- **Task prompt**:
Could you rewrite every row below with "GDPR" changed to "General Data Protection Regulation" and nothing else altered?

########

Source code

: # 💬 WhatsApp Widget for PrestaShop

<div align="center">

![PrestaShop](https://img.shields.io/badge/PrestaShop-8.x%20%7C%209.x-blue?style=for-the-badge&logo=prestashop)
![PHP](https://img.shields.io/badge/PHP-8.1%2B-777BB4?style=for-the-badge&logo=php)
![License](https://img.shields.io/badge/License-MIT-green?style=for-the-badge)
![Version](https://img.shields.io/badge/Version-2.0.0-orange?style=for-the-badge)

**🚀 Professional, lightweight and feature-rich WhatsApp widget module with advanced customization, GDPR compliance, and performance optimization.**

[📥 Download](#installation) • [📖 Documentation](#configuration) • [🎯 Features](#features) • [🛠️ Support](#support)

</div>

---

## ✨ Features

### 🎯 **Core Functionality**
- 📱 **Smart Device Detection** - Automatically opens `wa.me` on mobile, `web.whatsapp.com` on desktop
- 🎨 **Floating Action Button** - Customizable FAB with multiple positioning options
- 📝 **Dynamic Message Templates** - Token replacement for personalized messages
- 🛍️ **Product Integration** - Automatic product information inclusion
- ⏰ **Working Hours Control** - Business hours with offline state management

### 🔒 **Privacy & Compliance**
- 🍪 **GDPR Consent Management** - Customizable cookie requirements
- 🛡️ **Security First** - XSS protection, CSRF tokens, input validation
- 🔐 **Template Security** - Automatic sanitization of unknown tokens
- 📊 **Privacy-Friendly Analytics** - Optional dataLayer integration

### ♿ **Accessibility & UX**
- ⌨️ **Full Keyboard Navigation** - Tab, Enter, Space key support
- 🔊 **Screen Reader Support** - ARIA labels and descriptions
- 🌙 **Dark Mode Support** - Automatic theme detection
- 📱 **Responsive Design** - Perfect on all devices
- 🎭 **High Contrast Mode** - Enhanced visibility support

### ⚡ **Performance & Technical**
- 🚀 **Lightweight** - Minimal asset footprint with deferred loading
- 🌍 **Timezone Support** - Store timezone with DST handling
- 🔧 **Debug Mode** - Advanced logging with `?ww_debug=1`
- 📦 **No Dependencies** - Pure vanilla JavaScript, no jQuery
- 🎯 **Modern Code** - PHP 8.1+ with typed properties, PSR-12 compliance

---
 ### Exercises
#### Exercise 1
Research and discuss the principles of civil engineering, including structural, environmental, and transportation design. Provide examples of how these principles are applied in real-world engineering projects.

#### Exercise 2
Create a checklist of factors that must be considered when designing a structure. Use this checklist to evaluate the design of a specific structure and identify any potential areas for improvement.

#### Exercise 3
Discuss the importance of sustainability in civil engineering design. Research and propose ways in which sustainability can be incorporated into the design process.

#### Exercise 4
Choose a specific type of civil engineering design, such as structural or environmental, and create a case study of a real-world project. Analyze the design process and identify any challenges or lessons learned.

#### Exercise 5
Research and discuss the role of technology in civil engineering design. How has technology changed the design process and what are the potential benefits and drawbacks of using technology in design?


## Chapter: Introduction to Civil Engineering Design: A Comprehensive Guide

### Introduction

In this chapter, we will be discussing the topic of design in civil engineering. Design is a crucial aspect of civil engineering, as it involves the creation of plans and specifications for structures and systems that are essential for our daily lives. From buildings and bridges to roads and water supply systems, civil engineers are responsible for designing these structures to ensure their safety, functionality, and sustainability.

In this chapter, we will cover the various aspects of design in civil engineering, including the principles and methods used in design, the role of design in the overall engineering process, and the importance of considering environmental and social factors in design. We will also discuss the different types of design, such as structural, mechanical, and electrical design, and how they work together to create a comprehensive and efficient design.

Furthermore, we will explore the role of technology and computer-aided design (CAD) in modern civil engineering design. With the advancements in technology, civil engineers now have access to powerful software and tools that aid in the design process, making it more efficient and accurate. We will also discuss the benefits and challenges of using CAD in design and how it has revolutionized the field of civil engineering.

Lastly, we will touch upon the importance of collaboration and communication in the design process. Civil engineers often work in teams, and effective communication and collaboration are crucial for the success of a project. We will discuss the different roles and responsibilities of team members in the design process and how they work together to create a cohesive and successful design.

########

- **Result**:
Source code

: # 💬 WhatsApp Widget for PrestaShop

<div align="center">

![PrestaShop](https://img.shields.io/badge/PrestaShop-8.x%20%7C%209.x-blue?style=for-the-badge&logo=prestashop)
![PHP](https://img.shields.io/badge/PHP-8.1%2B-777BB4?style=for-the-badge&logo=php)
![License](https://img.shields.io/badge/License-MIT-green?style=for-the-badge)
![Version](https://img.shields.io/badge/Version-2.0.0-orange?style=for-the-badge)

**🚀 Professional, lightweight and feature-rich WhatsApp widget module with advanced customization, General Data Protection Regulation compliance, and performance optimization.**

[📥 Download](#installation) • [📖 Documentation](#configuration) • [🎯 Features](#features) • [🛠️ Support](#support)

</div>

---

## ✨ Features

### 🎯 **Core Functionality**
- 📱 **Smart Device Detection** - Automatically opens `wa.me` on mobile, `web.whatsapp.com` on desktop
- 🎨 **Floating Action Button** - Customizable FAB with multiple positioning options
- 📝 **Dynamic Message Templates** - Token replacement for personalized messages
- 🛍️ **Product Integration** - Automatic product information inclusion
- ⏰ **Working Hours Control** - Business hours with offline state management

### 🔒 **Privacy & Compliance**
- 🍪 **General Data Protection Regulation Consent Management** - Customizable cookie requirements
- 🛡️ **Security First** - XSS protection, CSRF tokens, input validation
- 🔐 **Template Security** - Automatic sanitization of unknown tokens
- 📊 **Privacy-Friendly Analytics** - Optional dataLayer integration

### ♿ **Accessibility & UX**
- ⌨️ **Full Keyboard Navigation** - Tab, Enter, Space key support
- 🔊 **Screen Reader Support** - ARIA labels and descriptions
- 🌙 **Dark Mode Support** - Automatic theme detection
- 📱 **Responsive Design** - Perfect on all devices
- 🎭 **High Contrast Mode** - Enhanced visibility support

### ⚡ **Performance & Technical**
- 🚀 **Lightweight** - Minimal asset footprint with deferred loading
- 🌍 **Timezone Support** - Store timezone with DST handling
- 🔧 **Debug Mode** - Advanced logging with `?ww_debug=1`
- 📦 **No Dependencies** - Pure vanilla JavaScript, no jQuery
- 🎯 **Modern Code** - PHP 8.1+ with typed properties, PSR-12 compliance

---
 ### Exercises
#### Exercise 1
Research and discuss the principles of civil engineering, including structural, environmental, and transportation design. Provide examples of how these principles are applied in real-world engineering projects.

#### Exercise 2
Create a checklist of factors that must be considered when designing a structure. Use this checklist to evaluate the design of a specific structure and identify any potential areas for improvement.

#### Exercise 3
Discuss the importance of sustainability in civil engineering design. Research and propose ways in which sustainability can be incorporated into the design process.

#### Exercise 4
Choose a specific type of civil engineering design, such as structural or environmental, and create a case study of a real-world project. Analyze the design process and identify any challenges or lessons learned.

#### Exercise 5
Research and discuss the role of technology in civil engineering design. How has technology changed the design process and what are the potential benefits and drawbacks of using technology in design?


## Chapter: Introduction to Civil Engineering Design: A Comprehensive Guide

### Introduction

In this chapter, we will be discussing the topic of design in civil engineering. Design is a crucial aspect of civil engineering, as it involves the creation of plans and specifications for structures and systems that are essential for our daily lives. From buildings and bridges to roads and water supply systems, civil engineers are responsible for designing these structures to ensure their safety, functionality, and sustainability.

In this chapter, we will cover the various aspects of design in civil engineering, including the principles and methods used in design, the role of design in the overall engineering process, and the importance of considering environmental and social factors in design. We will also discuss the different types of design, such as structural, mechanical, and electrical design, and how they work together to create a comprehensive and efficient design.

Furthermore, we will explore the role of technology and computer-aided design (CAD) in modern civil engineering design. With the advancements in technology, civil engineers now have access to powerful software and tools that aid in the design process, making it more efficient and accurate. We will also discuss the benefits and challenges of using CAD in design and how it has revolutionized the field of civil engineering.

Lastly, we will touch upon the importance of collaboration and communication in the design process. Civil engineers often work in teams, and effective communication and collaboration are crucial for the success of a project. We will discuss the different roles and responsibilities of team members in the design process and how they work together to create a cohesive and successful design.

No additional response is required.